I'm currently working on the "cavendish" experiment and wish to use/develop a method separate from the casus we've been provided. Now I've nicely calculated and derived everything I need to know, including all the corrections that have to be made for the mass of the rod, the finite size of the masses, etc. However: I'm running in to a brick wall when it comes to finding a way to bring air resistance in to the picture.

For those of you don't know: The cavendish experiment is a torsion balance that is used to measure gravity. The way it works is by suspending a rod with some small masses on either end by a wire with low torsion spring coefficient. These small masses will start to move towards an equilibrium where the force supplied by the torsion in the wire and the force of gravity supplied by two larger masses brought in close proximity of the smaller masses cancel out.

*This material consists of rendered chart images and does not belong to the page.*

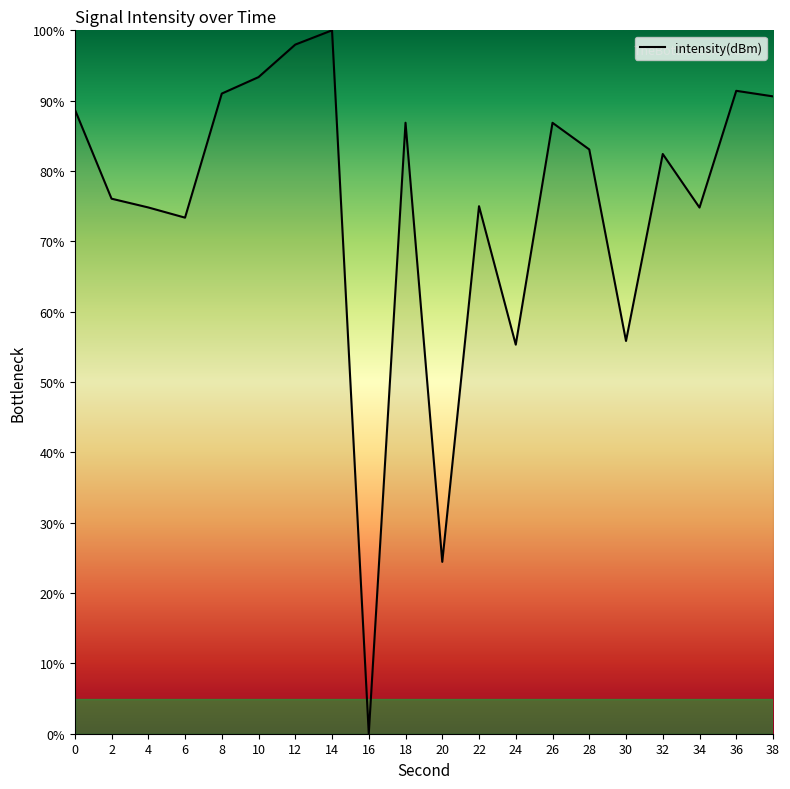

How many values are below 83?

10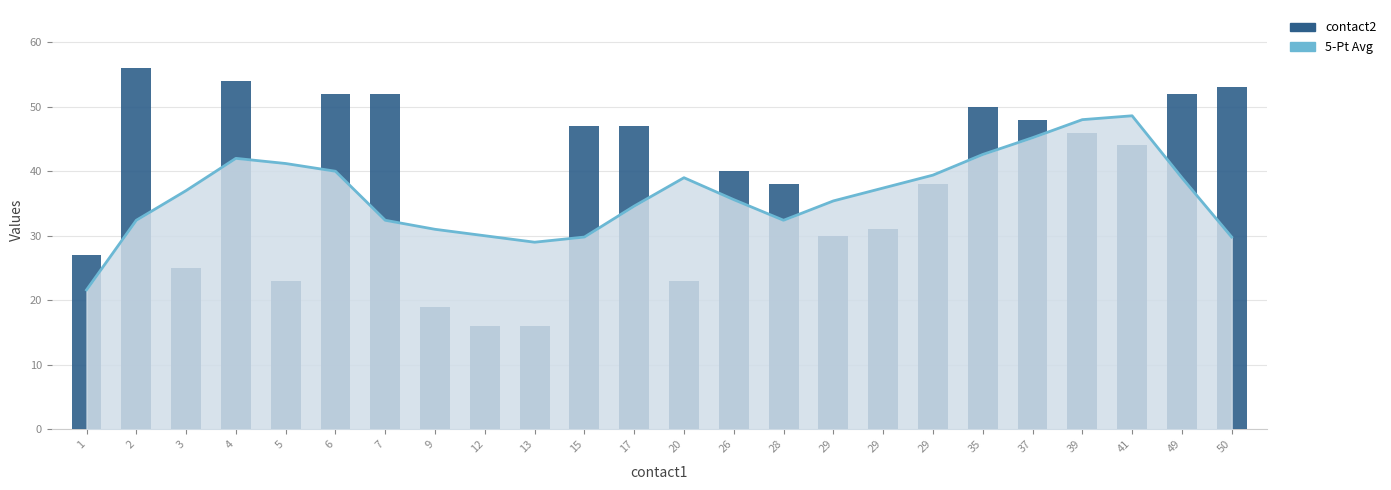

Where is 5-Pt Avg nearest to the value 35?

17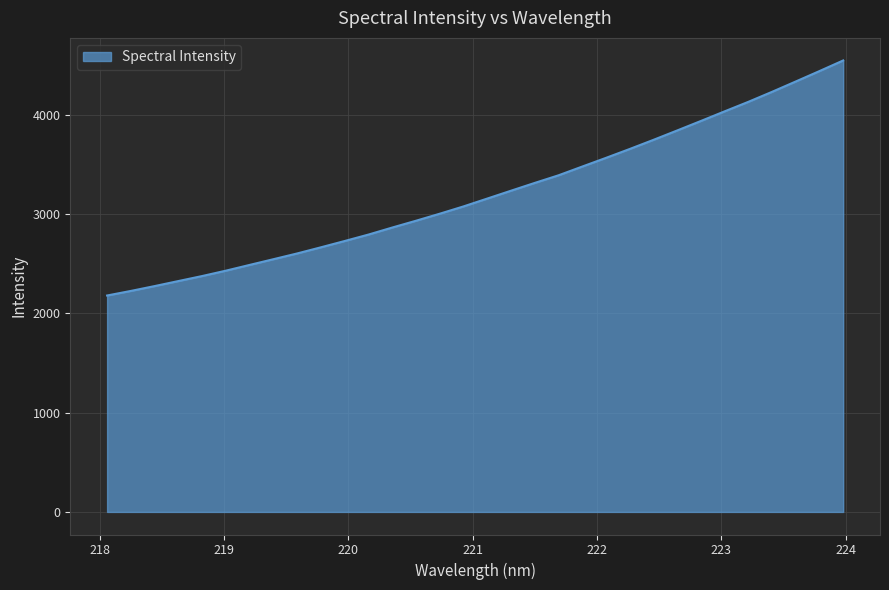

What is the difference between the maximum and second lowest values?

2320.4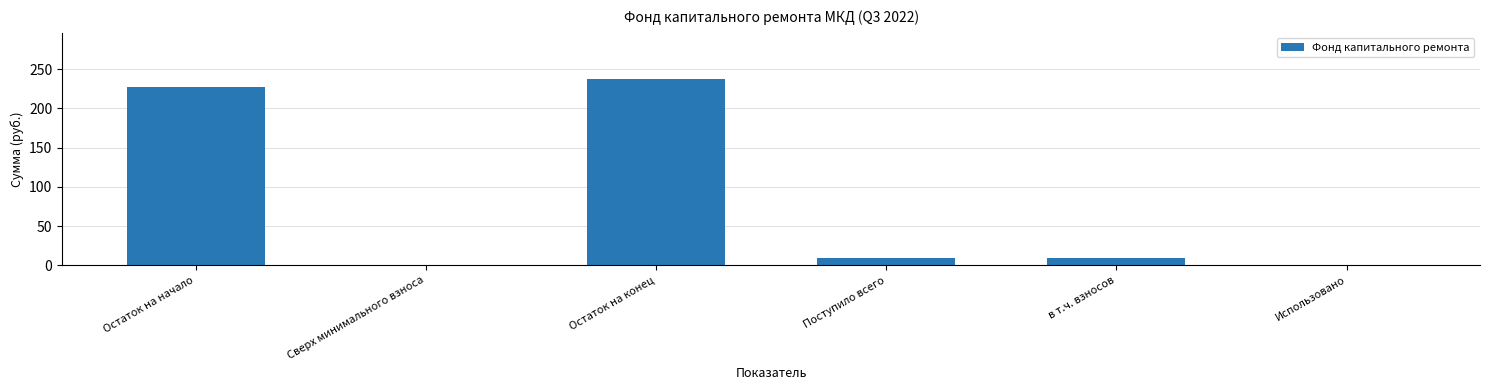

Count the number of data series in this chart.

1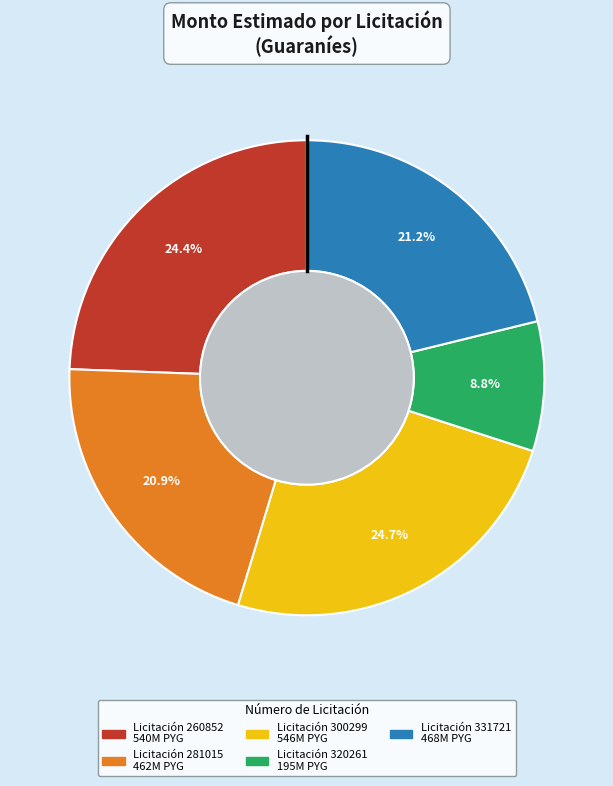

Is there a majority slice in this chart?

No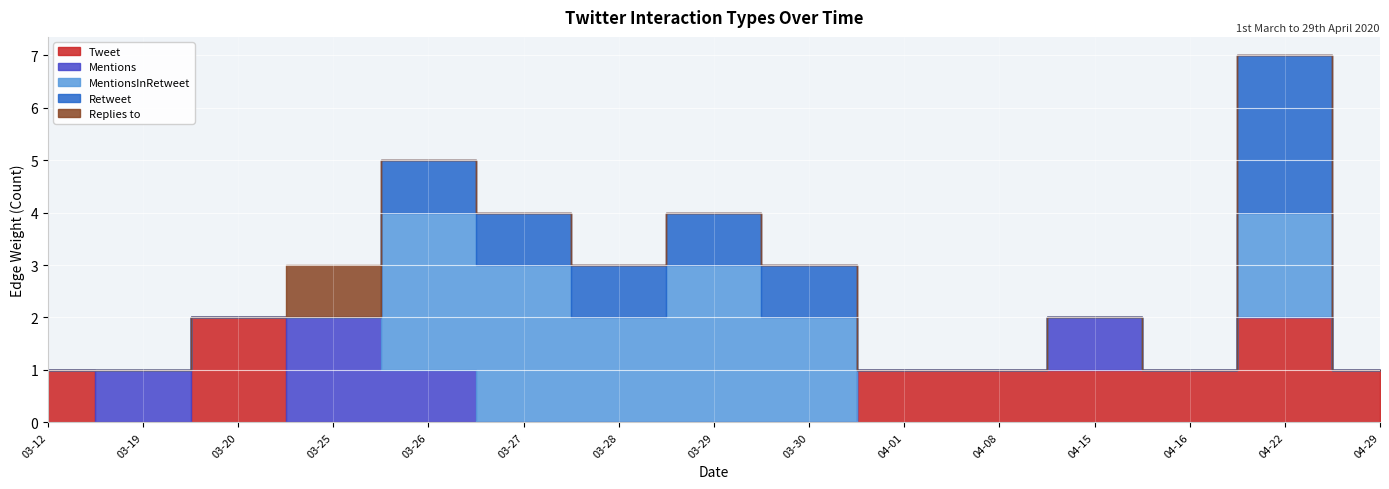

Which label corresponds to the smallest value in the chart?

2020-03-19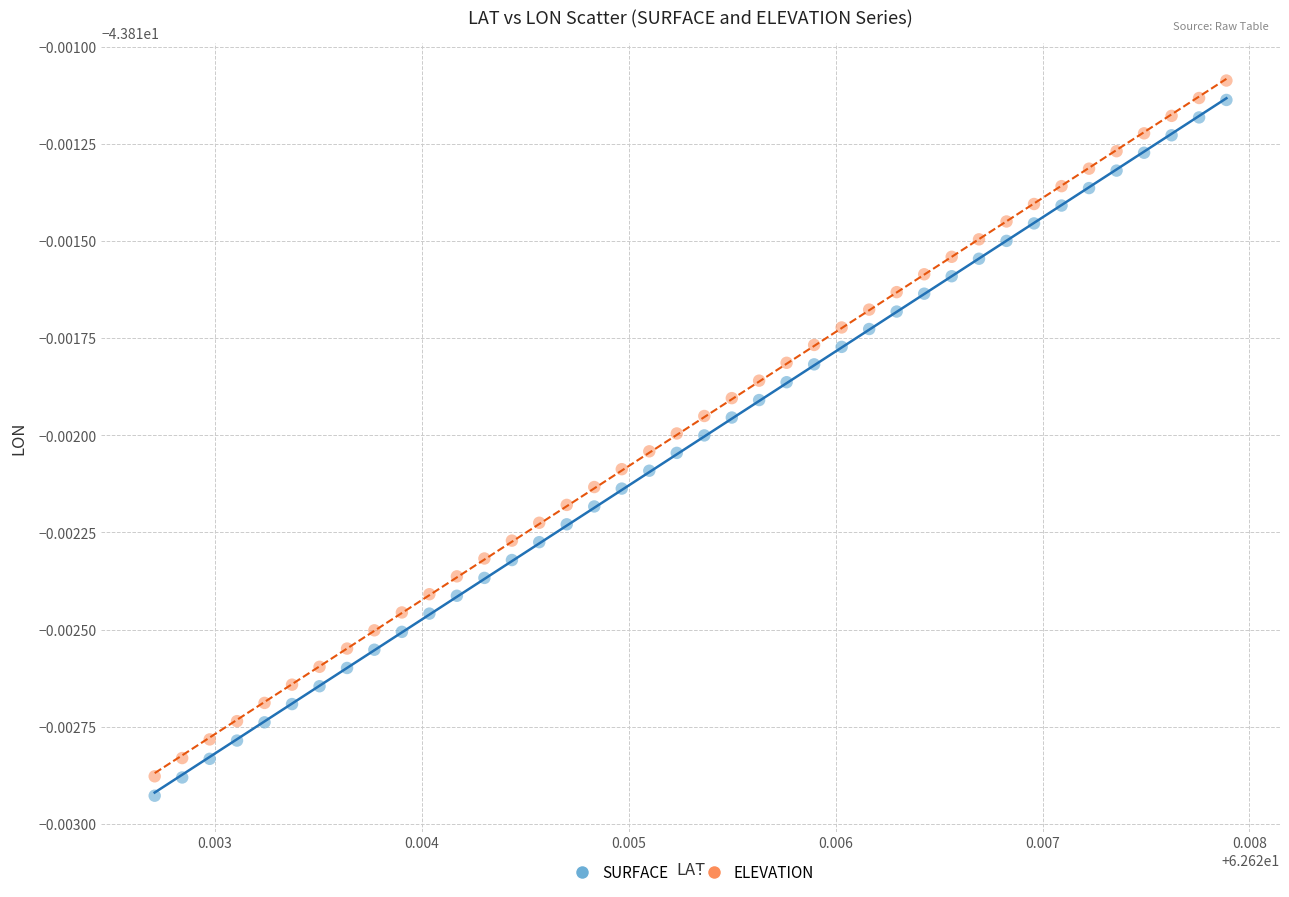

What are all the series names shown in the legend?

SURFACE, ELEVATION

The problem is that these small masses have a certain moment of inertia, so they'll end up oscillating about the position of equilibrium. This oscillation is of course dampened by air resistance. The most common way to go about finding the effect of air resistance is by setting up and solving a differential equation, which I prefer not to do. Because of this, I'm now looking in to alternative methods of (numerically) finding the way air resistance affects the period of the oscillation.

My work so far So far, I've determined that air resistance is irrelevant when determining the equilibrium position of the bar (which is used to determine $G$). Where air resistance does become relevant is in finding the value for $\kappa$ (torsion spring coefficient). Most of you will know that one can describe kappa with $\kappa=2m(\frac{\pi L}{T})^2$ where m is the point mass's mass and L the length of the rod. Because $T$ gets changed by friction, $\kappa$ can not be accurately determined without finding a way to go from $T_{measured}$ to $T_{frictionless}$. Herein lies my struggle, as I haven't been able to do so.

The reason I'm exploring this question of doing it without differential equations is in order to explore the science. I've got no problem actually working through the differential equation.